Top of Listed entries

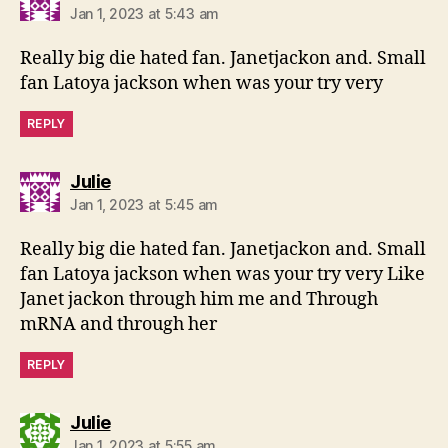
Jan 1, 2023 at 5:43 am
Really big die hated fan. Janetjackon and. Small
fan Latoya jackson when was your try very
REPLY
says:
Julie
Jan 1, 2023 at 5:45 am
Really big die hated fan. Janetjackon and. Small
fan Latoya jackson when was your try very Like
Janet jackon through him me and Through
mRNA and through her
REPLY
says:
Julie
Jan 1, 2023 at 5:55 am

Bottom of Listed entries

• Exercise instructions: Your answer should be the lines of the records that include the word "jackson".

• Answer:
fan Latoya jackson when was your try very
fan Latoya jackson when was your try very Like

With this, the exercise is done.